TEXTE SOURCE ▸

------------

Economie : Retour aux évolutions conjoncturelles et aux facteurs de fragilités (2)

Par : Tallel

Sur les perspectives de croissance

Faisant suite à une récession sans précédent en 2011 avec un taux de croissance du PIB à prix constants à hauteur de (-1,9%), une reprise de l’activité économique s’est amorcée en 2012 avec 3,6%, malgré un contexte politique et social plus qu’incertain, avec une prévision actualisée pour 2013 du même ordre contre une projection initiale à hauteur de 4,5%[1], soit une révision globale de (-0,9%). Basée sur les activités marchandes qui ont contribué en moyenne à hauteur de 76,7% à la valeur ajoutée aux prix de marché durant la période 2011-2012, cette reprise est essentiellement imputable à la résilience du secteur de l’agriculture et de la pêche (8,45% en moyenne contre 7,47% en 2010) et d’autres secteurs conventionnellement compétitifs:

de l’industrie manufacturière (16,31% en moyenne contre 16,83% en 2010), tels que essentiellement les industries agro-alimentaires (2,95% en moyenne contre 2,92% en 2010), les industries textiles, habillement et cuir (3,23% en moyenne contre 3,35% en 2010), les industries mécaniques et électriques (5,48% en moyenne contre 5,45% en 2010),
de l’industrie non manufacturière (12,54% en moyenne contre 12,51% en 2010) avec essentiellement les bâtiments et génie civil (4,07% en moyenne contre 4,16% en 2010),
des services marchands (40,74% en moyenne contre 41,13% en 2010), tels que le commerce (7,97% en moyenne contre 7,74% en 2010) et le tourisme (4,31% en moyenne contre 4,99% en 2010).

------------

CONSIGNE ▸
Citez mot pour mot le texte source sur la conjoncture économique, à partir de « de l’industrie manufacturière » et jusqu'à « 4,99% en 2010). ».

DONNÉES FOURNIES ▸
------------

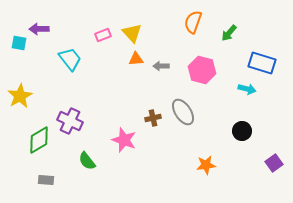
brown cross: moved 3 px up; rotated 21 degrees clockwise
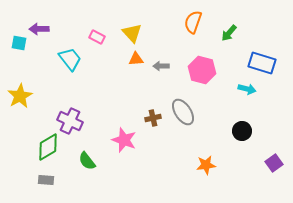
pink rectangle: moved 6 px left, 2 px down; rotated 49 degrees clockwise
green diamond: moved 9 px right, 7 px down
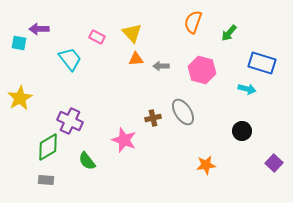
yellow star: moved 2 px down
purple square: rotated 12 degrees counterclockwise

------------

RÉSULTAT ▸
de l’industrie manufacturière (16,31% en moyenne contre 16,83% en 2010), tels que essentiellement les industries agro-alimentaires (2,95% en moyenne contre 2,92% en 2010), les industries textiles, habillement et cuir (3,23% en moyenne contre 3,35% en 2010), les industries mécaniques et électriques (5,48% en moyenne contre 5,45% en 2010),
de l’industrie non manufacturière (12,54% en moyenne contre 12,51% en 2010) avec essentiellement les bâtiments et génie civil (4,07% en moyenne contre 4,16% en 2010),
des services marchands (40,74% en moyenne contre 41,13% en 2010), tels que le commerce (7,97% en moyenne contre 7,74% en 2010) et le tourisme (4,31% en moyenne contre 4,99% en 2010).